I also had the pleasure of catching the Olympic Trials in swimming and Track and Field. As a sports fan, I always considered the Olympics the pinnacle of the sports world. I believe it is the greatest achievement in an athlete’s life. But the Olympics Games all too often have become the Patriot Games, with too much politics causing distractions away from the actual games. The trials don’t have that international baggage. The trials pit athletes from national teams head to head for a spot on the Olympics team.
Watching these young men and women, who have spent much of their lives working to reach this point, was inspiring.
There is a great story coming out of the trials, the Dara Torres story. She is demonstrating what young men and women with the heart will do to win it all. By now, everybody knows that Dara is forty-one years old and the mother of a two-year-old, Tessa. Dara is getting the attention she deserves because her story resonates with women everywhere.
Dara Grace Torres was born April 15, 1967, in Los Angeles, California.

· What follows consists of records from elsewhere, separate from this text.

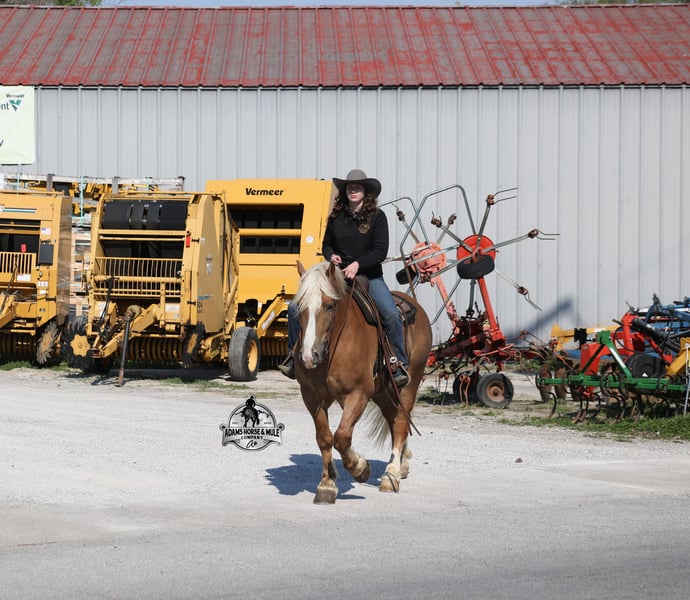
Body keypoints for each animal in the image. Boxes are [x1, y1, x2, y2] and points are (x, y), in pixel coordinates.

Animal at [292, 261, 432, 504]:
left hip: (409, 384)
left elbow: (341, 436)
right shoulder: (311, 395)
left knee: (401, 424)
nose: (309, 356)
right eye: (299, 305)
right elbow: (325, 438)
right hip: (383, 392)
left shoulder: (358, 394)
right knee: (394, 420)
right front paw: (326, 485)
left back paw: (391, 476)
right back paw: (401, 466)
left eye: (329, 306)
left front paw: (360, 468)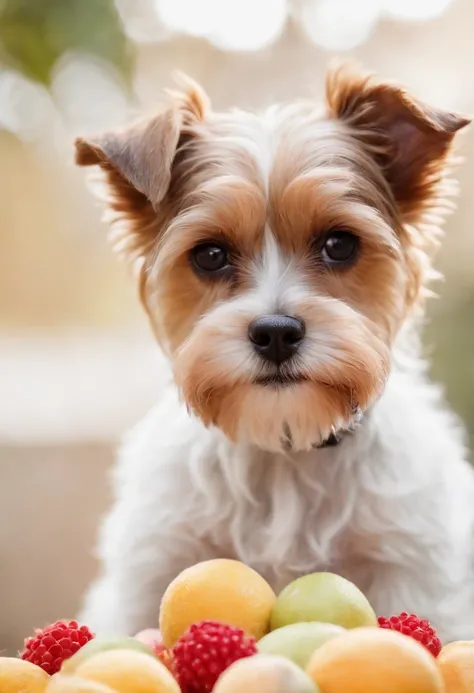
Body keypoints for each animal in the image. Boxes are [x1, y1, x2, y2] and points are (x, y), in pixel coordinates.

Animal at [73, 63, 474, 636]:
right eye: (210, 254)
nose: (277, 332)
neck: (284, 447)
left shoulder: (416, 572)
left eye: (339, 244)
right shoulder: (153, 567)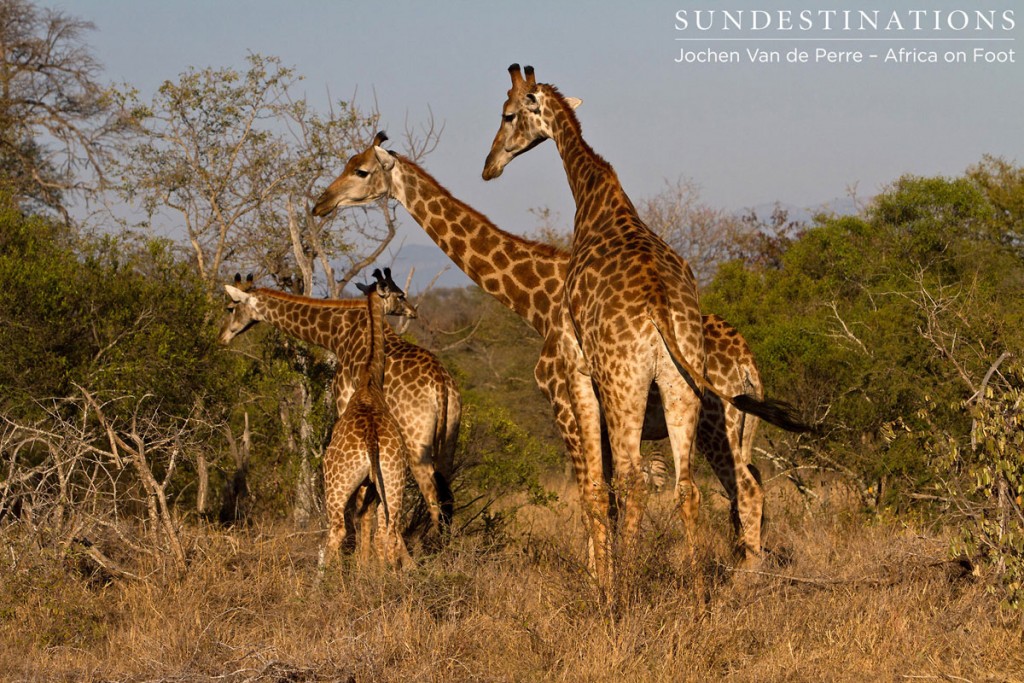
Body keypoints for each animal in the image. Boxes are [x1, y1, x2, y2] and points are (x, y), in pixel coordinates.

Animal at [220, 272, 460, 544]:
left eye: (230, 308)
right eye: (400, 295)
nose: (222, 337)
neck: (336, 334)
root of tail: (440, 384)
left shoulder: (344, 400)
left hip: (415, 442)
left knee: (431, 495)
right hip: (449, 436)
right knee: (446, 492)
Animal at [311, 133, 782, 565]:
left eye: (361, 171)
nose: (321, 203)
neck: (535, 301)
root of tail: (748, 366)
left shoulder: (563, 400)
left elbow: (594, 496)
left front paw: (599, 580)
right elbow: (606, 499)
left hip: (714, 424)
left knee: (745, 490)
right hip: (736, 429)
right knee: (750, 487)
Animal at [479, 65, 806, 589]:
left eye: (507, 114)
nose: (489, 166)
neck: (595, 196)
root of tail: (657, 308)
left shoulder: (578, 366)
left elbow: (602, 486)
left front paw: (603, 580)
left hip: (625, 385)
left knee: (637, 481)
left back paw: (627, 587)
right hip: (681, 386)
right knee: (690, 488)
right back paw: (697, 587)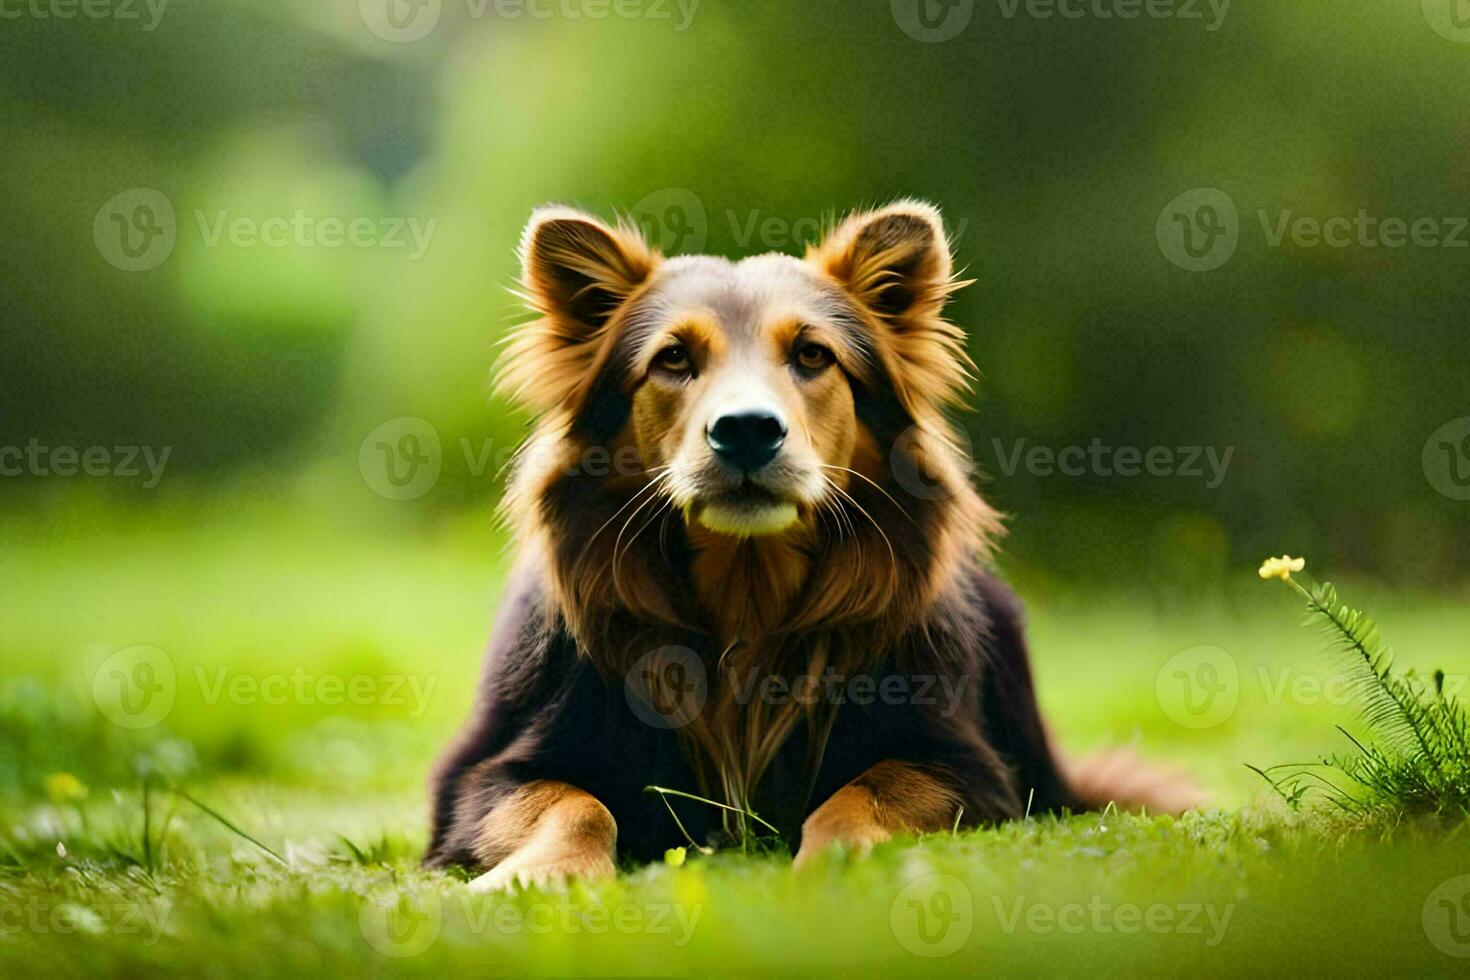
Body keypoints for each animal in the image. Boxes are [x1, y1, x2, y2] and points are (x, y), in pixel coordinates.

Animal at [423, 199, 1193, 887]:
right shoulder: (483, 775)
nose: (746, 430)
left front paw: (840, 858)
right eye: (672, 359)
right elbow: (577, 804)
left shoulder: (966, 766)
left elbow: (865, 790)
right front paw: (545, 874)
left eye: (812, 354)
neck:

Torres is Hispanic and Jewish on her father’s side. Torres and her partner, David Hoffman, have a daughter named Tessa Grace, born in April 2006.
She will be the first swimmer from the United States to compete in five Olympics: 1984, 1988, 1992, 2000, and 2008. She will compete in the Beijing Olympic Games in the fifty-meter freestyle, 4 x 100 medley relay, 4 x 100 freestyle relay, and has the option to swim the one-hundred-meter freestyle.
Note—on July 7, 2008, Torres confirmed that she will be pulling out of the one-hundred meter freestyle swim for her time at the Beijing Olympics. She will be focusing her efforts on the fifty-meter freestyle
She has won nine Olympic medals, including four golds, and won five medals alone in Sydney in 2000. After the 2000 Olympics, Dara retired (for the second time) to start a family. But she went right back to swimming and broke a world record at the 2006 Masters Nationals, just three weeks after giving birth to Tessa.
On August 1st, 2007 at the age of forty (just fifteen months after giving birth to her first child), she won gold in the one-hundred-meter freestyle at the U.S. Nationals in Indianapolis, her fourteenth win at these events. She then followed that up on August 4th by twice breaking her own American record in the fifty-meter freestyle, twenty-six years after she first set the American record at just fifteen years old.